'Black Swan' Lingers On Portman

Pressure is a funny thing. It can create diamonds, it can crush eggs, and if you are an emotionally unstable ballet dancer, it can do both.
“Black Swan” takes us inside the rise and fall of a timid dancer named Nina Sayers. Nina is brilliantly played by Natalie Portman who endured a year’s worth of ballet boot camp in preparation for the role.
Nina is technically proficient but is a bit of a wallflower and she seems as surprised as anybody when she lands the coveted role of The Swan Queen in her company’s production of “Swan Lake.”
The ballet requires Nina to play twin roles. Her drive for perfection makes her perfect as the White Swan, but she struggles to perform in the dual role of the seductress Black Swan. Her demanding and oh-so-French director Thomas (played with perfect artistic pomposity by Vincent Cassel) is constantly urging her to let go of herself, which turns out not to be the best advice for someone who barely has a toehold on reality.
“Black Swan” was directed by Darren Aronofsky, a fine filmmaker whose name is so lyrically awesome it sounds like it should be shouted in a game of hide-and-go-seek.
Aronofsky is a bit obsessed with the human body; most notably to the limits it can be pushed.

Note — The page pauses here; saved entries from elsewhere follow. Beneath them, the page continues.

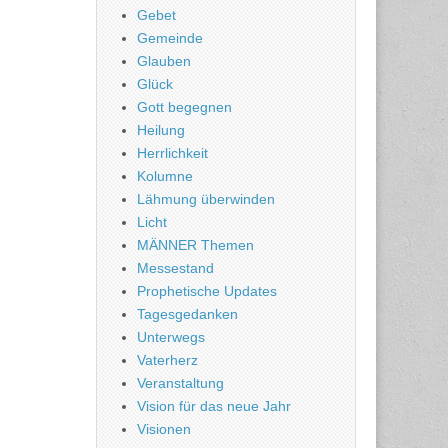
Gebet
Gemeinde
Glauben
Glück
Gott begegnen
Heilung
Herrlichkeit
Kolumne
Lähmung überwinden
Licht
MÄNNER Themen
Messestand
Prophetische Updates
Tagesgedanken
Unterwegs
Vaterherz
Veranstaltung
Vision für das neue Jahr
Visionen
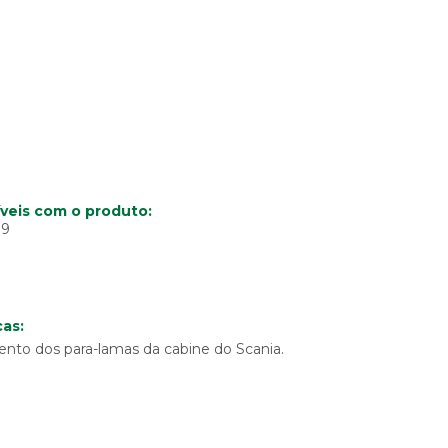
veis com o produto:
19
as:
nto dos para-lamas da cabine do Scania.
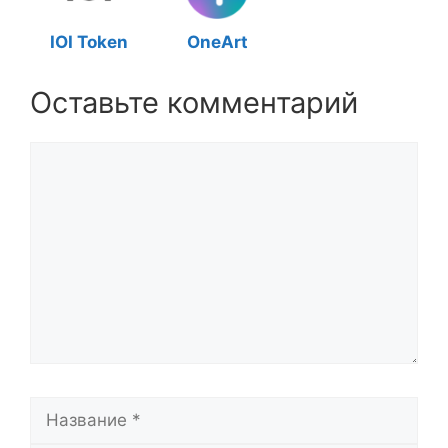
IOI Token
OneArt
Оставьте комментарий
Комментарий
Название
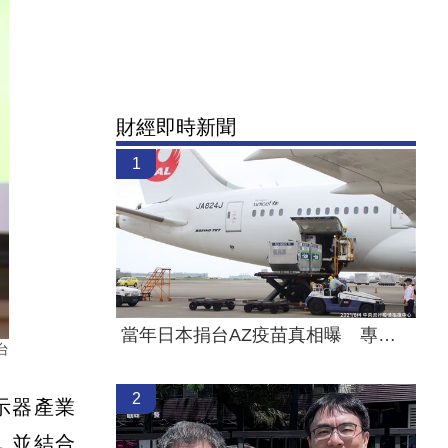
財經即時新聞
1
當年日本捐台AZ疫苗真相曝 專為台灣生產
台
2
顯示器產業
，並結合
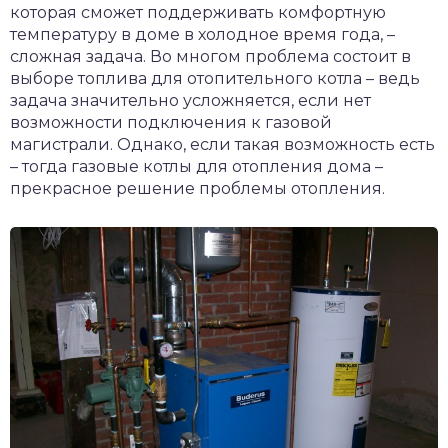
которая сможет поддерживать комфортную
температуру в доме в холодное время года, –
сложная задача. Во многом проблема состоит в
выборе топлива для отопительного котла – ведь
задача значительно усложняется, если нет
возможности подключения к газовой
магистрали. Однако, если такая возможность есть
– тогда газовые котлы для отопления дома –
прекрасное решение проблемы отопления.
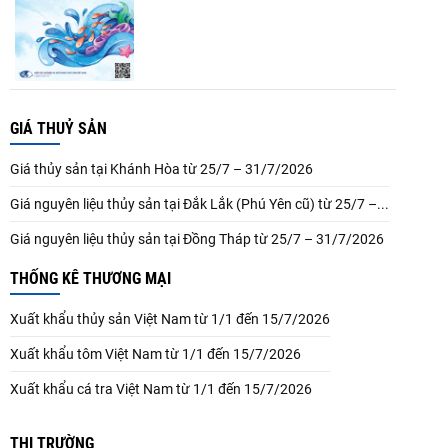
GIÁ THUỶ SẢN
Giá thủy sản tại Khánh Hòa từ 25/7 – 31/7/2026
Giá nguyên liệu thủy sản tại Đắk Lắk (Phú Yên cũ) từ 25/7 –...
Giá nguyên liệu thủy sản tại Đồng Tháp từ 25/7 – 31/7/2026
THỐNG KÊ THƯƠNG MẠI
Xuất khẩu thủy sản Việt Nam từ 1/1 đến 15/7/2026
Xuất khẩu tôm Việt Nam từ 1/1 đến 15/7/2026
Xuất khẩu cá tra Việt Nam từ 1/1 đến 15/7/2026
THỊ TRƯỜNG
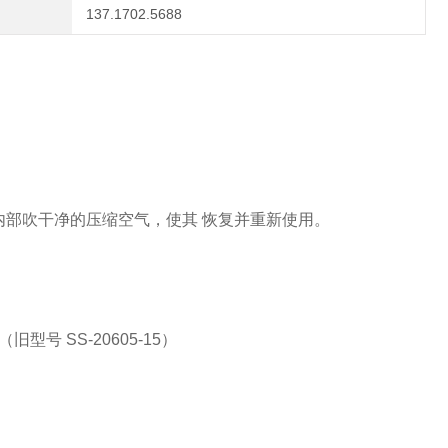
137.1702.5688
内部吹干净的压缩空气，使其
恢复并重新使用。
号 SS-20605-15）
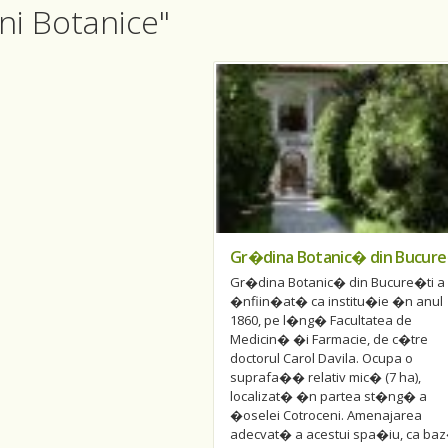
ini Botanice"
Gr�dina Botanic� din Bucur
Gr�dina Botanic� din Bucure�ti a 
�nfiin�at� ca institu�ie �n anul
1860, pe l�ng� Facultatea de
Medicin� �i Farmacie, de c�tre
doctorul Carol Davila. Ocupa o
suprafa�� relativ mic� (7 ha),
localizat� �n partea st�ng� a
�oselei Cotroceni. Amenajarea
adecvat� a acestui spa�iu, ca ba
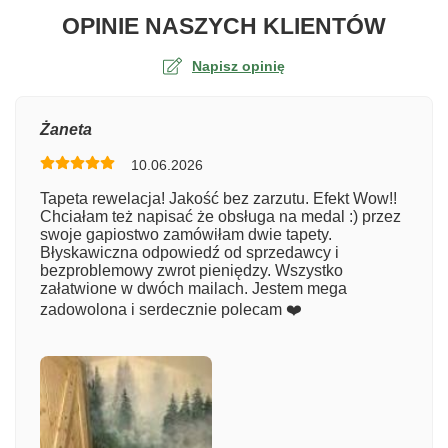
O TA
OPINIE NASZYCH KLIENTÓW
Napisz opinię
Ocena
Żaneta
10.06.2026
Numer zamówienia
Tapeta rewelacja! Jakość bez zarzutu. Efekt Wow!!
Chciałam też napisać że obsługa na medal :) przez
swoje gapiostwo zamówiłam dwie tapety.
Błyskawiczna odpowiedź od sprzedawcy i
Imię
bezproblemowy zwrot pieniędzy. Wszystko
załatwione w dwóch mailach. Jestem mega
zadowolona i serdecznie polecam ❤️
Komentarz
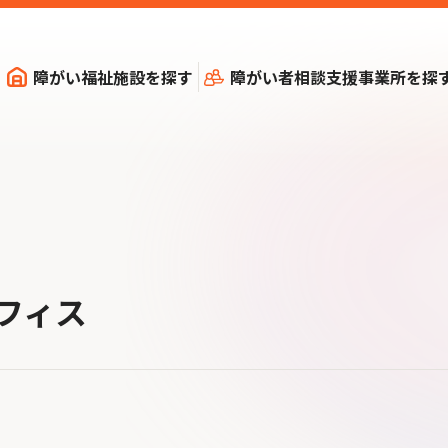
障がい福祉施設を探す
障がい者相談支援事業所を探
オフィス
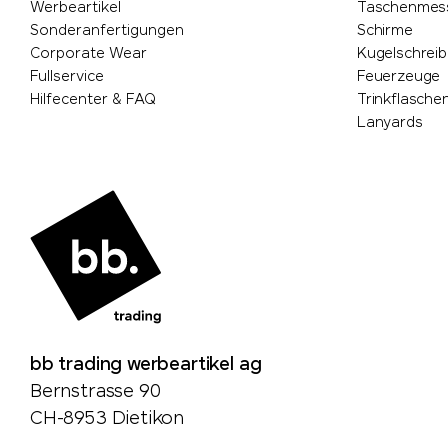
Werbeartikel
Taschenmes
Sonderanfertigungen
Schirme
Corporate Wear
Kugelschreib
Fullservice
Feuerzeuge
Hilfecenter & FAQ
Trinkflasche
Lanyards
bb trading werbeartikel ag
Bernstrasse 90
CH-8953 Dietikon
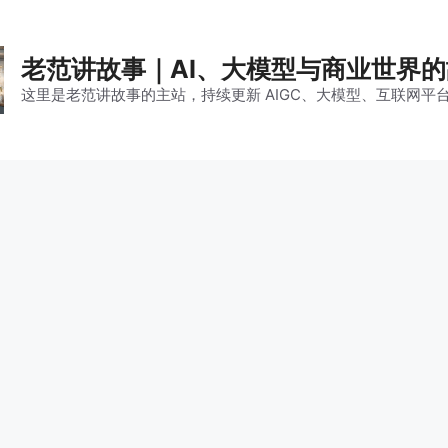
老范讲故事｜AI、大模型与商业世界
这里是老范讲故事的主站，持续更新 AIGC、大模型、互联网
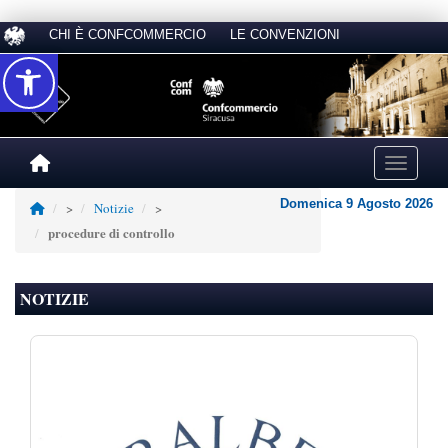
CHI È CONFCOMMERCIO
LE CONVENZIONI
Accessibilità
Toggle na
Domenica 9 Agosto 2026
>
Notizie
>
procedure di controllo
NOTIZIE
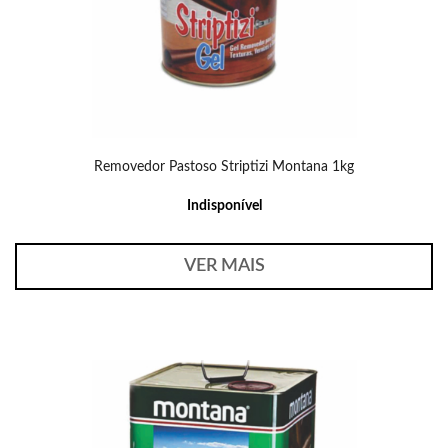
Removedor Pastoso Striptizi Montana 1kg
Indisponível
VER MAIS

Be it with drugs (“Requiem for a Dream), staple guns and barbed wire (“The Wrestler”) or finally ballet, he unflinchingly focuses on the horrifying extremes people willingly subject their bodies.
What is most fascinating here in “Black Swan” is how something as beautiful and graceful as ballet can behind the scenes feature ugly injuries like torn muscles, separated ribs or bloodied toes.
For Nina, who feels such pressure for perfection thanks greatly to her doting stage-mother (coolly played by Barbara Hershey), tiny flaws like a hangnail or rash become causes for alarm and almost panic.
Yet even with all the focus on the physical, it is the psychological journey Portman and Aronofsky take us on that makes “Black Swan” unforgettable.
The plot structure subtly mirrors that of “Swan Lake,” with Aronofsky even going as far as scoring the movie with Tchaikovsky’s original music.
Nina’s grip on sanity becomes tenuous as she is pushed even further by a seemingly well-meaning rival dancer (Mila Kunis) and the reality of the movie starts to bend around Nina as we see what she sees and struggle to determine what is real.
Aronofsky gets a bit heavy-handed and manipulative here, but he can be forgiven thanks mostly to the painstaking effort that goes into setting up the film’s final act.
Truthfully “Black Swan” is about one thing and one thing only: Natalie Portman. The camera lingers on her from beginning to end and she is nothing short of mesmerizing.
In what is unquestionably the performance of her career, Portman takes Nina from mousy to unhinged so effortlessly she is actually able to instill the terror of looming insanity not only on her character but on the audience as well.

This performance should vault Portman to the front of the race for the Best Actress Oscar and with 10 movies in play for Best Picture, don’t be surprised if you see “Black Swan” lock down a nomination there as well.

Mat DeKinder

“Black Swan” is a movie that will stick with you, as haunting as it is beautiful you’ll wind up wondering why more ballet dancers aren’t insane.
“Black Swan” is rated R for strong sexual content, disturbing violent images, language and some drug use.